──────── Input data ────────

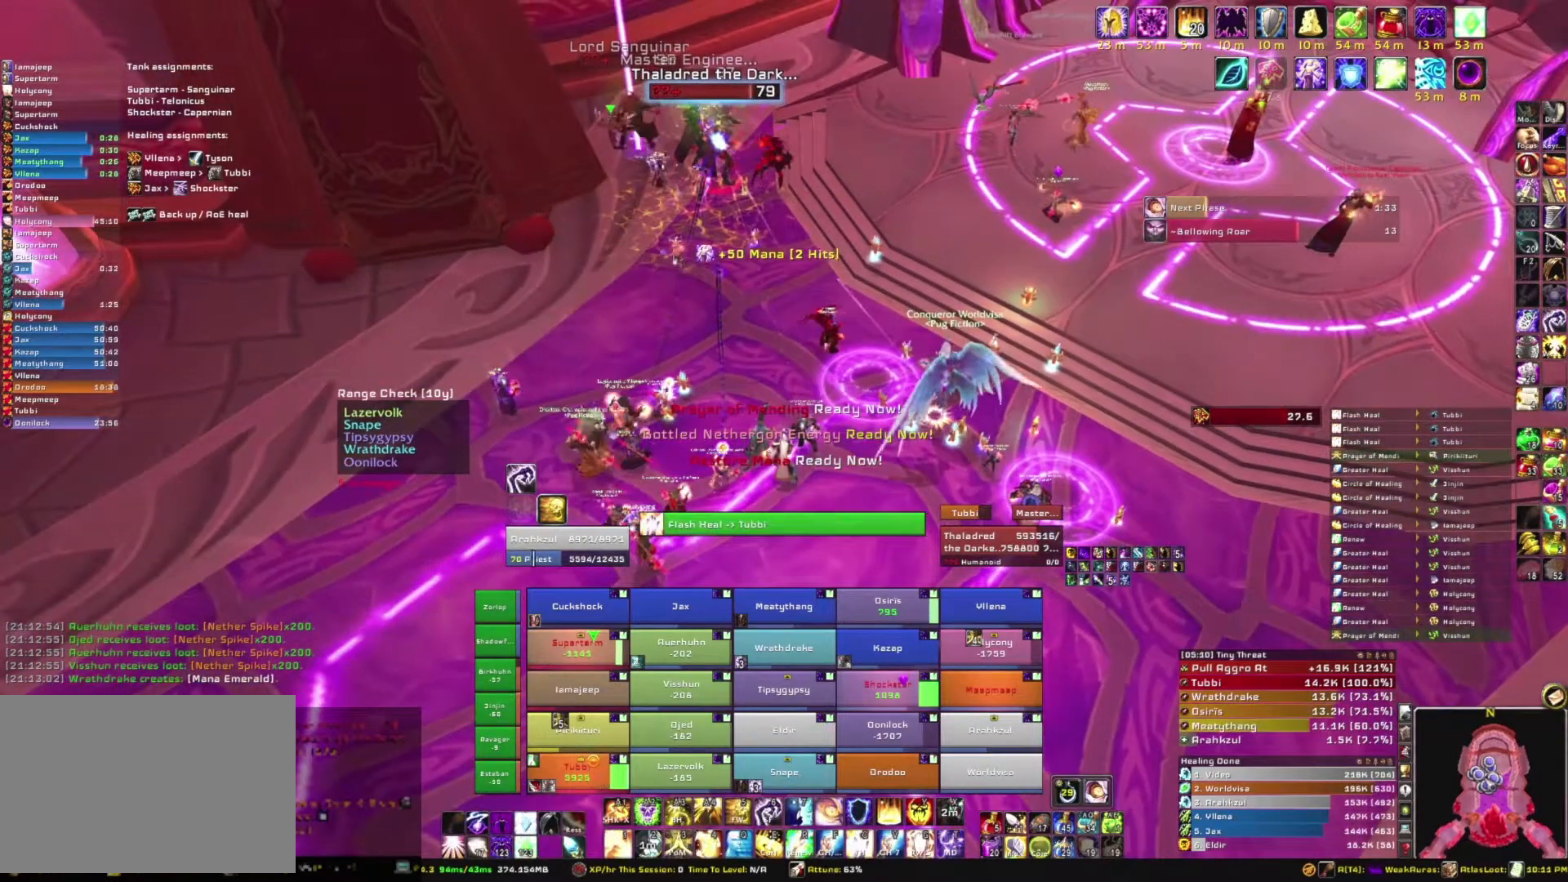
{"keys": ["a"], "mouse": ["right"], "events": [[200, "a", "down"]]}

────────
──────── Input data ────────

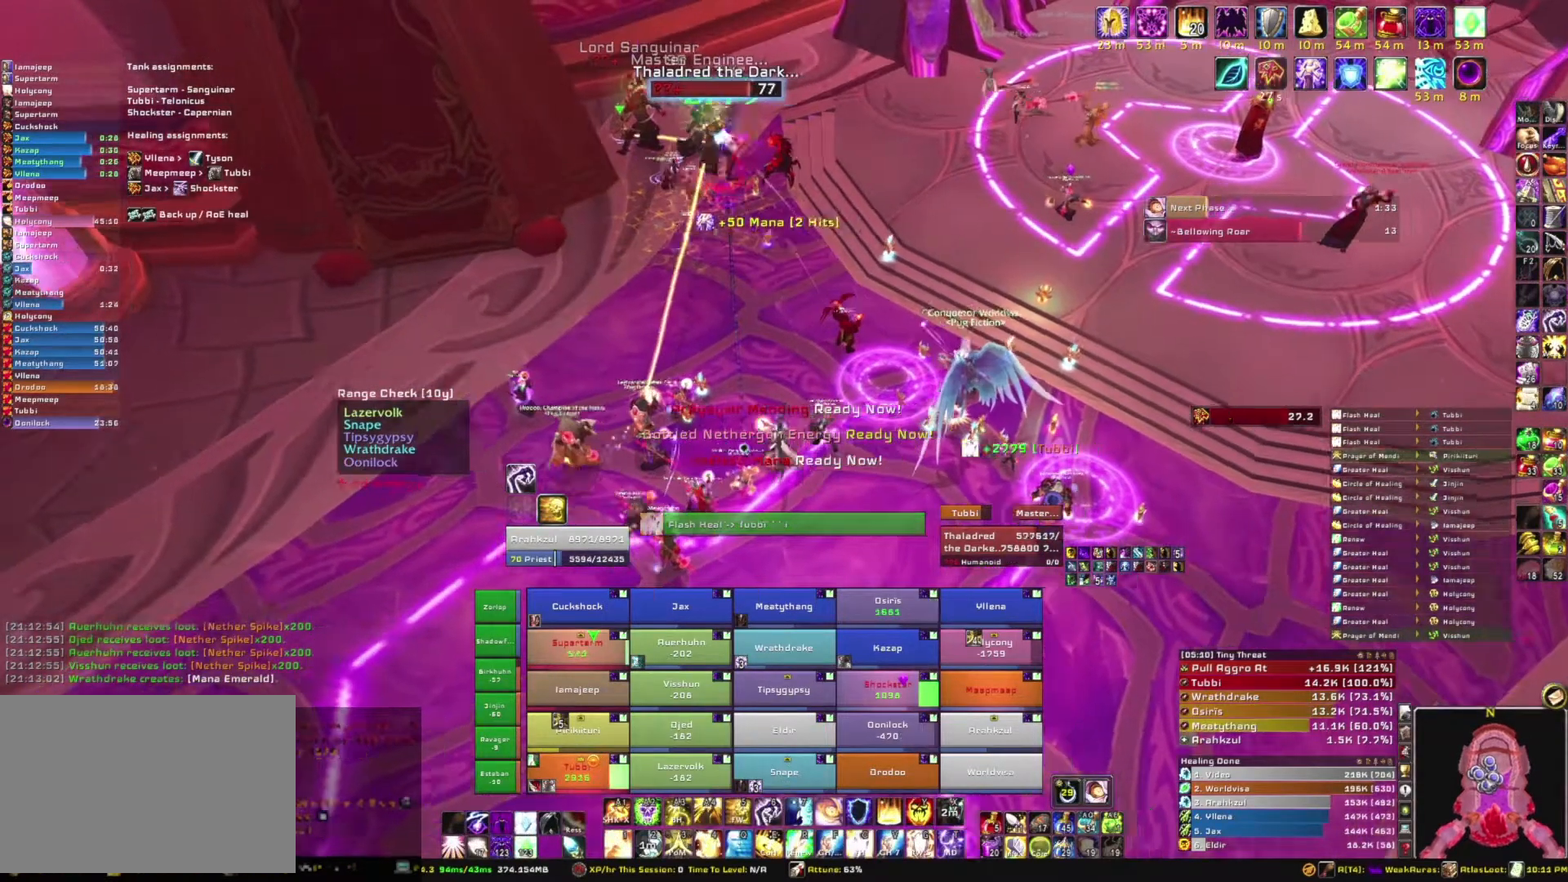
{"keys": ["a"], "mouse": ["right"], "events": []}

────────
──────── Input data ────────

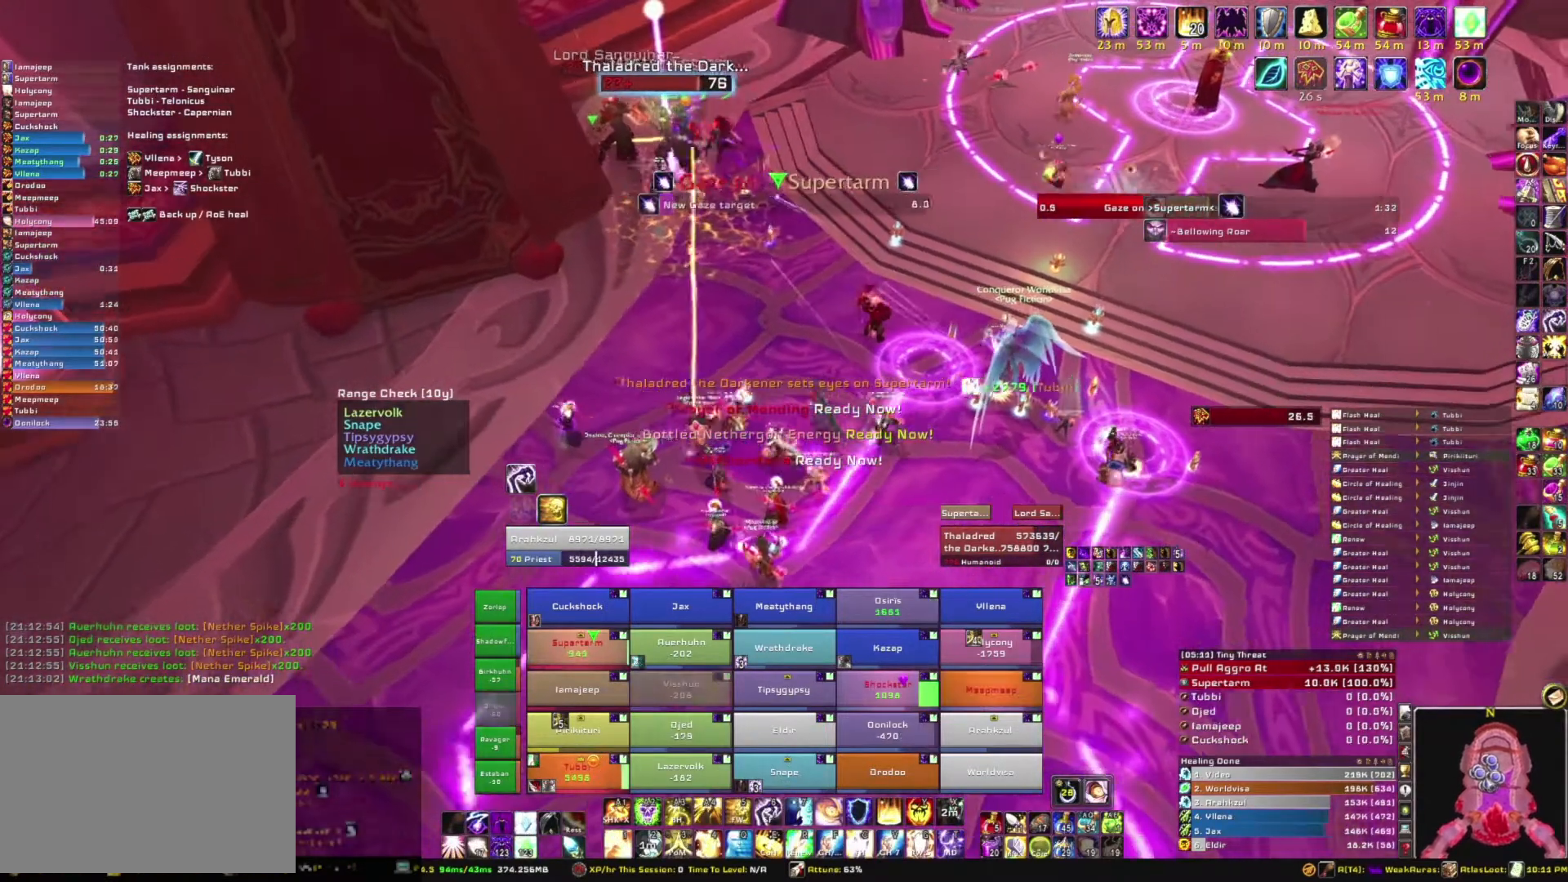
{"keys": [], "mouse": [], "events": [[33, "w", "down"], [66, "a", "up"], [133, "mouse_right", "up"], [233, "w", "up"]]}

────────

- Prompt
Say only the number of lines of the data above in which the string "down" occurs.

- Expected answer
2